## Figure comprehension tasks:
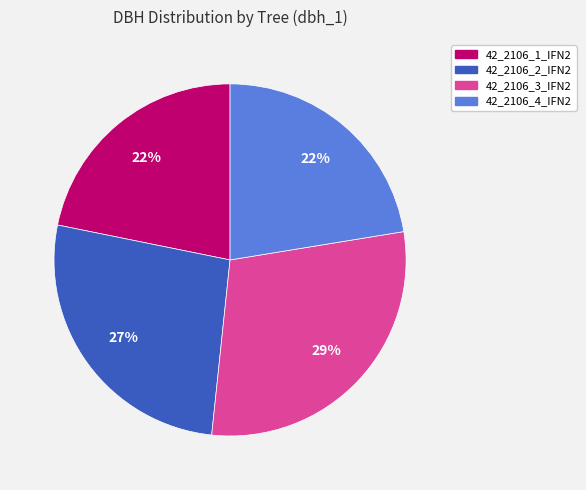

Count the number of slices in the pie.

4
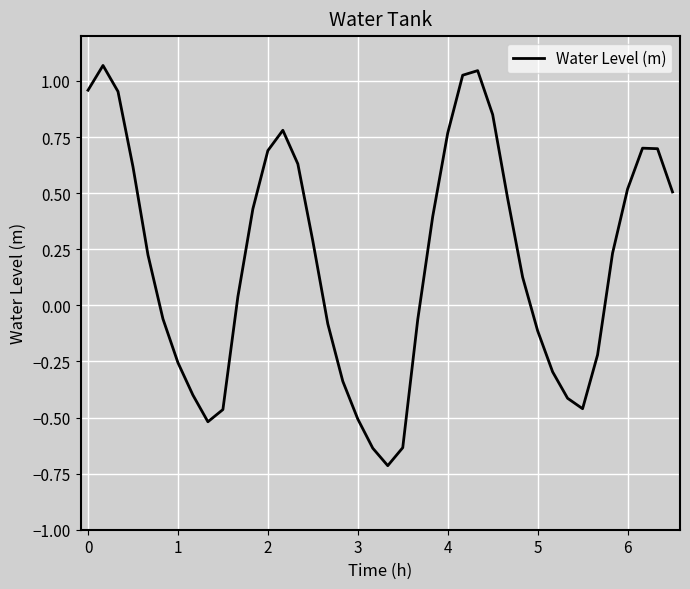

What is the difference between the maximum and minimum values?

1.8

## EXERCISE:
Convert every line of the entries above into a JSON list of strings, one string per line, omitting blank lines. Leave out the picture lines.

## EXERCISE ANSWER:
[
  "Count the number of slices in the pie.",
  "4",
  "What is the difference between the maximum and minimum values?",
  "1.8"
]